Richard, nice post. I appreciate that you end by discussing other possible sources for biofuels that don’t carry the same ecological consequences as ethanol from corn and biodiesel from palm oil. That’s a level of nuance that many seem to miss, either hopping on the “ethanol is evil” or “ethanol is our savior” bandwagon.
Ethanol from corn is neither a solution to fossil fuel dependence or global warming and is more about farm subsidies than either. It’s time we stop giving more support to corn ethanol, which amounts to only a small incremental improvement in lifecycle or well-to-wheels fossil energy use or greenhouse gas emissions (and even that’s debated, with some claiming ethanol takes more fossil energy to produce than it displaces when used).
Palm oil biodiesel is better when it comes to displacing fossil fuels, and potentially for greenhouse gas emissions reductions, but when it comes at the cost of massive deforestation and habitat destruction, we end up no better off than where we started.
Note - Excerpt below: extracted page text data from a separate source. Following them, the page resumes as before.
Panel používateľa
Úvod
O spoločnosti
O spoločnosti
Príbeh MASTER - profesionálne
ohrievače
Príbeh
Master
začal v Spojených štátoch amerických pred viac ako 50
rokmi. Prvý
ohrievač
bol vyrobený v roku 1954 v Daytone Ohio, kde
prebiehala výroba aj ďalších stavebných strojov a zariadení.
The same is true of biodiesel from soy grown on plantations in cleared rainforest lands, as has been an expanding practice in Brazil in recent years.
We need to be careful in examining our options for replacing fossil fuels in transportation. We don’t want to end up trading one unsustainable, polluting option for another. Luckily, we do have many options. Some may require a bit more work to commercialize, but biofuels from sustainably harvested biomass crops, like the prairie grasses you mentioned, as well as agricultural, forestry and urban wastes can displace perhaps up to 1/3rd of our current oil use. Fueling up highly efficient plug-in hybrid electric vehicles that get their remaining fuel from an electricity grid with a growing share of renewable energy sources such as wind, solar, and geothermal could displace the entirety of our oil use for transportation.
A sustainable energy future is possible, even for transportation fuels. However, we must be careful in plotting the course we take to get there.